Hoosier Jobs: It’s Productivity, Stupid
For immediate release (587 words)
Here is an exercise in junior-high math. It takes 100 workers 100 days to make a locomotive. The workers are paid $100 per day. What are the labor costs of the locomotive?
Answer: $1 million.
Here is a more advanced problem. Suppose another set of workers are paid $200 a day. Construct a story where it is actually cheaper to use the high-wage workers to make the locomotive.
Easy. If 60 high-wage workers can make the locomotive in 60 days the total labor costs are $720,000.
There are a number of economic lessons in these simple math exercises. A high-wage workforce can be attractive to manufacturers if, and only if, they are sufficiently productive. Second, lower productivity workers can make themselves attractive if they are willing to take lower wages. The key is to have what economists call low-unit labor costs — which incorporate the obvious interaction between wages and productivity. In the above example the high-wage workers have lower-unit labor costs.

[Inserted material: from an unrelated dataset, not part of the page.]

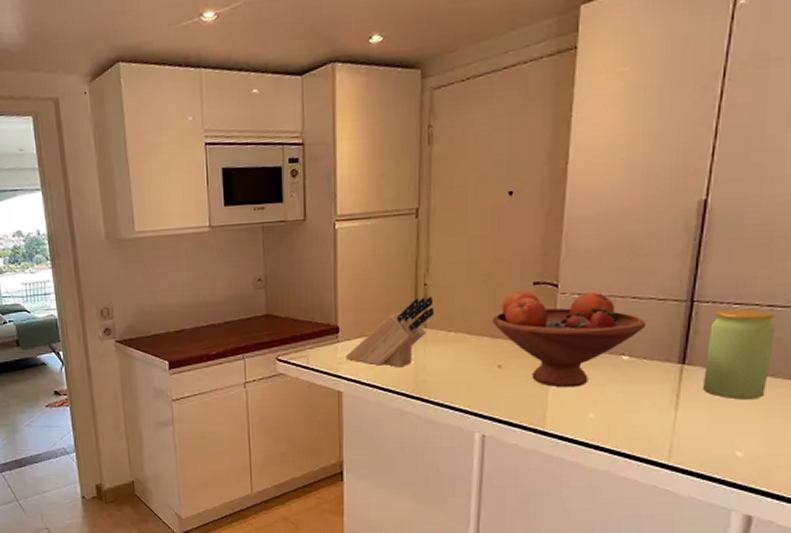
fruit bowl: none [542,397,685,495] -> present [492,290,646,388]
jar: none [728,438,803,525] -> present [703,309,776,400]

A recent Wall Street Journal article reports that unit-labor costs in manufacturing in the United States have declined by 13 percent over the last 10 years. This is attributed to “more flexible work practices and increased automation” as well as “minimal wage growth.” In contrast unit-labor costs in manufacturing increased 2.3 percent in Germany, 15 percent in Korea and 18 percent in Canada over the same time period.
All this is of more than academic interest to manufacturing towns in Indiana, especially to my hometown of Muncie. Progress Rail, a subsidiary of Caterpillar Corporation, recently opened a locomotive production facility in Muncie. It also owns a unionized locomotive factory in Ontario, Canada. Press reports indicate that wages at the Ontario facility are around $30 an hour, while they are around $12-15 an hour in Muncie. In negotiations with the Canadians, Union Progress Rail is asking for 50 percent wage cuts as well as modification of factory work rules.
Not surprisingly the Canadian workers are appalled by the company’s request and are currently on strike: and on one level we all empathize with them. Who among us would welcome much less meekly accept our earnings being cut in half?
Although I have no detailed knowledge of production and cost data at either the Canadian or the Muncie facility, nor any details on the Canadian labor negotiations, I suspect that at the end of the day employment opportunities will expand in Muncie and decline in Ontario. The irony is that a traditional union stronghold like Muncie is likely to gain jobs as Canadian union power declines. A local Muncie pundit asks, “are we stealing jobs?”
A Hoosier enters the grocery store and faces a choice between three pounds of mealy looking Florida-grown tomatoes priced at $12 and three pounds of luscious-looking Canadian-grown tomatoes for $6. She buys the Canadian tomatoes. Did the Canadian producer “steal” a customer from the Florida producer? Just as no producer has a property right to a customer, no individual worker or collective labor pool has a right to a job outside a legally negotiated contract.
It is a stark and discomforting reality, but in the long run unit-labor costs drive job location. Simply insisting on high wages is hardly a strategy for ensuring the required level of productivity is in place to make those wages tenable. In my opinion it is not useful or enlightened to couch this as a moral issue. Rather the best we can do is encourage the development of those skills, attitudes and institutions that foster increased productivity.